Project: Simon will make a 360 video collage collapsing past and present. Using footage from his time here at Skidmore as well as new footage shot in 360 of a walk around Saratoga, he wishes to collapse memory and space to create an individualized narrative of place that exists outside of normal perceptions. In this immersive space, the meanings of place may change to become fuller and more vibrant. Simon will use personal experiences of place and memory to create a landscape in which a history, or the pathways of memory, become apparent. He will recast the Situationist idea of the Derive, a purposeful walk, to create an experience that helps bridge the gap of personal place and makes it more recognizable, A Derive is a way to break down place into components and to study it to create an internal map or experience that is unique and apart from spectacle or quickly focused attention.
Kira Hastings ’17 impulsively began working with audio as a unique and intimate method of storytelling. After living in Paris for a year, she views her education as a study in storytelling techniques, encompassing written, visual, and oral forms. Drawing her inspiration from the many histories that exist behind the scenes but affect society every day, her project combines art history and audio to tell infrequently-heard but vital tales of women in art and the connections between historical works and feminist conversations today.
Exploring accessible, fun, and informative methods of teaching art history, this series will use the intimacy of sound to discuss what art historians find so exciting about their work. The pieces will provide the necessary background information but also search for an informal, less-academic sound than stereotypical art history lectures. Uniting the series through a women-oriented lens, the series will concentrate on relatively unknown women artists and women’s issues expressed in their works. What makes these works exciting and groundbreaking today? Why doesn’t everyone know about them? Utilizing art to discuss history and its consequences, the audio will capture what the artists hoped to express and why it was important. This historic lens will allow historians to explain how each work connects to social issues and discussions, both then and now.

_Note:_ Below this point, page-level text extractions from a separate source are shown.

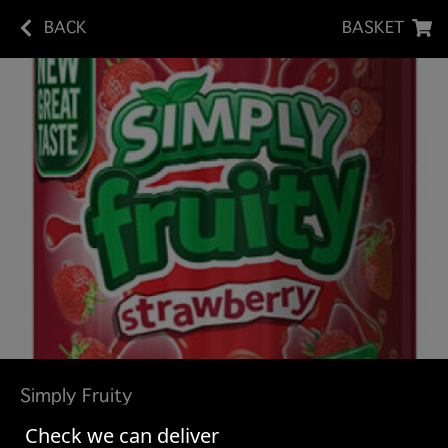
BACK
BASKET
Simply Fruity
Check we can deliver
Orange
£1.10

Sindiso Mafico is a Zimbabwean, in her sophomore year of college. Her interest in Media Studies began with a community service assignment in High School at United World College which involved helping a fellow UWC student, Andres Broennimann, film the first ever UWC documentary, ‘The UWC Spirit’. As a Media Studies minor, she workw Skidmore’ in Media services. She is most proud of the media project made during a 2016 summer program at the Media Institute of Social Change in Portland, Oregon. She produced a podcast and a documentary short film on police brutality centered around the first African-American femelale police officer in Portland. Her hope is to one-day work for a Participant Media- a production company devoted to producing entertainment with socially relevant themes.

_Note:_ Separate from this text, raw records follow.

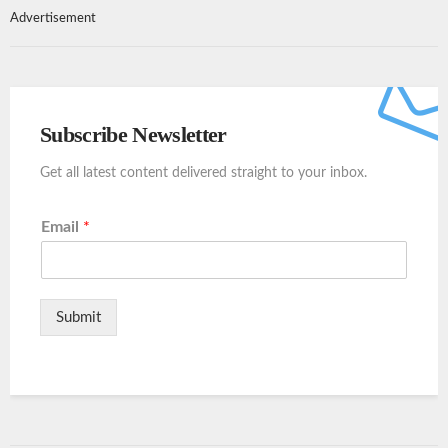
Advertisement
Subscribe Newsletter
Get all latest content delivered straight to your inbox.
Email
*
Submit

Chelsea Nuesi ’17 will be a graduate of Skidmore College with a BA in Communication Design for Social Innovation, a self-determined major that encompasses her passions for creative writing, graphic design, and social justice. After discovering her love for design, Chelsea has been working on interdisciplinary projects including code, data, design, and writing. Her projects aim to address current issues, such as education inequality and linguistic prejudice. As Chelsea enters the world of design and technology, she plans to challenge the current boundaries of the publishing industry and bring books to life through interactive websites.

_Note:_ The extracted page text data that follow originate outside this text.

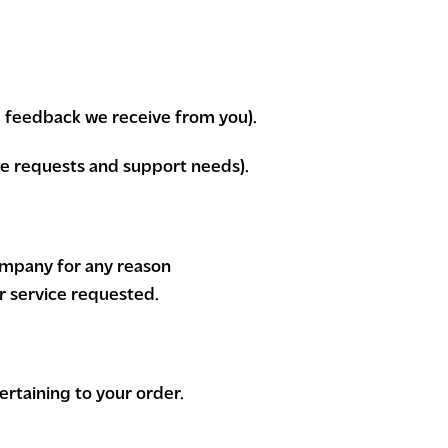
d feedback we receive from you).
ce requests and support needs).
company for any reason
r service requested.
rtaining to your order.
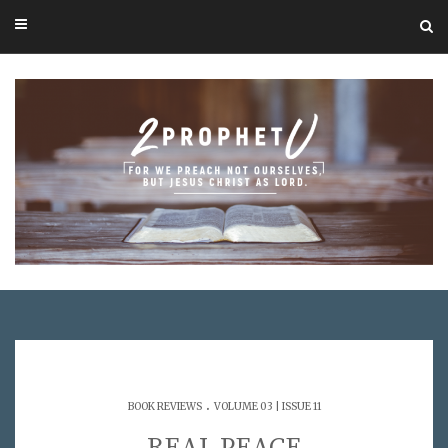
.
BOOK REVIEWS
VOLUME 03 | ISSUE 11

The Language Map is an interactive website that tells the story of Elvira Ramirez. In an audio recording, Elvira shares her experience with linguistic prejudice in Puerto Rico and in the United States. Visitors of the website can scroll through the transcript of the interview as Elvira voices her story. In addition to the text, visitors can observe and interpret drawings provided to depict Elvira’s external and internal reality with linguistic prejudice. The main goal of the website is to make Elvira’s story known and to inspire action against linguistic discrimination.